Why Yvanny Mpano chose music

Yvanny Mpano during the interview at The New Times on Wednesday. / Sam Ngendahimana

Yves Mutangana, better known by his stage name Yvanny Mpano, is one of the most talked about new artistes in the music industry.

The 30-year-old attended Nyundo School of Art, where he graduated in 2018, and began to immediately pursue music professionally. However, before joining the school of music, Mpano was already singing, but took a break to study music only to bounce back on the scene bigger and better, releasing hit songs like ‘Mama Lolo’ and ‘Sinarenzaho’.

Unlike some artistes, Mpano does not have a songwriter working around the clock to craft catchy R&B tunes for him – all of his songs are self-penned tunes. Now he even writes for some other Rwandan artistes.

Running his fingers through his short twisted hair, the ‘Ndabigukundira’ star told The New Times in an interview that his ‘romantic sound’ has been years in the making.

When growing up, Mpano was never told he could sing. He would go to the choir in his neighbourhood Church, but the conductor would always give him a hard time, and this made him decide that he was going to be a solo artiste.

When he was in his final year at Ecole Secondaire Saint Joseph Le Travail (ESSJT) in 2011, he attended a competition dubbed ‘Talent Detection’ which he did not win. However, he earned favour from one of the judges, Patrick Uwimbabazi, also as Lick Lick, a then local producer who pledged to make him his first song, ‘Wagiye he’.

In 2012, he released his second and third song. Mpano was working at Cercle Sportif, Kiyovu, where he would make money to support his projects. His family also would support him in a way.

“Passion is amazing.
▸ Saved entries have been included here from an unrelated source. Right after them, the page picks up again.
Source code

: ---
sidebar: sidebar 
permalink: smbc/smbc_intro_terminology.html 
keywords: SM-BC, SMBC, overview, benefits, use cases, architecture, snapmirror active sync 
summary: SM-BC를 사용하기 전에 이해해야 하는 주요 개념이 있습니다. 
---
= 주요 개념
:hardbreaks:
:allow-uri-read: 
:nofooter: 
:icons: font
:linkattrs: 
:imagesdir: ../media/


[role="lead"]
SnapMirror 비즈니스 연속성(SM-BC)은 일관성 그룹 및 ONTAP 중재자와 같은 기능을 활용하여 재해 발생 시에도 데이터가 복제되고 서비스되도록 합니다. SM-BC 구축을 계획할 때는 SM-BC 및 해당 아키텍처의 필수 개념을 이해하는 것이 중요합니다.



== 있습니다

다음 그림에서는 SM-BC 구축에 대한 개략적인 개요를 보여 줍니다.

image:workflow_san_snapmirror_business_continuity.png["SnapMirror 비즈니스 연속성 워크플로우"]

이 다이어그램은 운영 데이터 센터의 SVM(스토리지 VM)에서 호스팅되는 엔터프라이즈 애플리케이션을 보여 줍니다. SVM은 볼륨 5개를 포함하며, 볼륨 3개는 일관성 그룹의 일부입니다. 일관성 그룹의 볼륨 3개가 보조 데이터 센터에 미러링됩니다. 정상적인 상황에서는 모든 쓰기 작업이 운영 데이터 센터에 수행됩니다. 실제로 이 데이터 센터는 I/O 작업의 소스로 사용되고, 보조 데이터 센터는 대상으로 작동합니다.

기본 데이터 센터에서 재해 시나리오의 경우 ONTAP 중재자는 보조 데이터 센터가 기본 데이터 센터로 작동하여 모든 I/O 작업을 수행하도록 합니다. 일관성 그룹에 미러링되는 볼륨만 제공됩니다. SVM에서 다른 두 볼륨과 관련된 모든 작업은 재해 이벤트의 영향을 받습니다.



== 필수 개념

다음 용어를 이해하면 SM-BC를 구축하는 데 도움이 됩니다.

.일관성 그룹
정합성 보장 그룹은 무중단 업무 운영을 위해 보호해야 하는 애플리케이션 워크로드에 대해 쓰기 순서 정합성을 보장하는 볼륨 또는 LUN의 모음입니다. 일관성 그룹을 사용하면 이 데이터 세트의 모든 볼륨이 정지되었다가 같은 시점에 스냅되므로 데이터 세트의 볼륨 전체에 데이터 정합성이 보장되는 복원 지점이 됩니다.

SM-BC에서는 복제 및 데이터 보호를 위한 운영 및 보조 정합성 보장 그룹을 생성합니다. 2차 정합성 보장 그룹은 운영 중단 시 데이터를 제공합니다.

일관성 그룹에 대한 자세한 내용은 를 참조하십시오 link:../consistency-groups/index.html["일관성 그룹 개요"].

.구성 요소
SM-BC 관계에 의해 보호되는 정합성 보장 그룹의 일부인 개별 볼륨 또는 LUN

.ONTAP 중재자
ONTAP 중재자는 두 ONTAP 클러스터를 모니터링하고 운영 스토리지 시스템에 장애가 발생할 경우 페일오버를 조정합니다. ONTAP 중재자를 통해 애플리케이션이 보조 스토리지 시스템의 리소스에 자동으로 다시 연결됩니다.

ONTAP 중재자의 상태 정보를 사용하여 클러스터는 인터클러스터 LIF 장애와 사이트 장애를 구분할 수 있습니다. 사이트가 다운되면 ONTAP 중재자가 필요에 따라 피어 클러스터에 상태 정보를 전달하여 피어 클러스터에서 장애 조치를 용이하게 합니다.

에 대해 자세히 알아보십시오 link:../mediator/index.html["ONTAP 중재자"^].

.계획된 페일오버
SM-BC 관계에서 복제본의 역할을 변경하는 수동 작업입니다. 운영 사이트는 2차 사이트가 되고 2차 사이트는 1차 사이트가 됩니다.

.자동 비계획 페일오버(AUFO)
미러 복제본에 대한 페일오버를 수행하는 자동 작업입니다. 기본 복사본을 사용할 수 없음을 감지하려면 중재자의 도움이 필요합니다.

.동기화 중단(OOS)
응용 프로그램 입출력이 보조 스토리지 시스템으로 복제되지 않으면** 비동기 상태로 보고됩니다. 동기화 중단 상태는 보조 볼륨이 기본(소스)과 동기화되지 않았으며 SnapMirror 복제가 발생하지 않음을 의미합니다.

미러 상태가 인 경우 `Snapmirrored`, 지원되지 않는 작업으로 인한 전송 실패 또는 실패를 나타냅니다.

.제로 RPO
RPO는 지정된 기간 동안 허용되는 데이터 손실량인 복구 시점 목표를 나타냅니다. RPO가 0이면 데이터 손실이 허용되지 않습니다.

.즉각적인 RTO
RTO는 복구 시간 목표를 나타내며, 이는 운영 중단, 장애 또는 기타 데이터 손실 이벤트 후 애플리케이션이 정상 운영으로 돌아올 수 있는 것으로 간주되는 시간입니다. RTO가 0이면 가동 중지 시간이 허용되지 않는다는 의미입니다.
It can make you lose track of where you got the money, and you don’t regret the money you spend on your music, even when your song doesn’t get popular,” he said.

In 2013, Mpano auditioned for a scholarship to go to Nyundo School of Art, and he got it. He then took a break on his projects.

“I didn’t resign from work. I wanted to go there (Nyundo) for like two weeks and see how it goes, and just in case it didn’t work out, I would go back to work.”

“We said, ‘we are going to learn recitation?’, but when we reached, even what we thought we knew, we were completely wrong.” Mpano then spent three years at Nyundo.

Before he left for Nyundo, his aunt, who raised him had told him that he was then grown, and should do more productive projects than singing.When she saw him perform at Nyundo sometime later, she made up her mind and told him to go ahead and sing, because it looked promising.

When he started singing, he thought he would shine immediately, and this was his first challenge. Financial support was also tough to get.

He likes football, and used to play in a junior football academy as a goal keeper. He quit because of a knee injury, but he still plays for fun.

Mpano is usually impressed by how people welcome him. When he resumed his music, his fan club organised a surprise party for him, and this is something he had never dreamt of when he just started music.

He dreams of building an empire, where many young talented artistes will be facilitated to make their music.

He has been part of some bands, like Sebeya Band, which comprises of the first promotion of Nyundo School of Art students.

He is gearing up of the release of latest single, ‘Venti venti’ on December 1, and plans to launch his debut album early next year.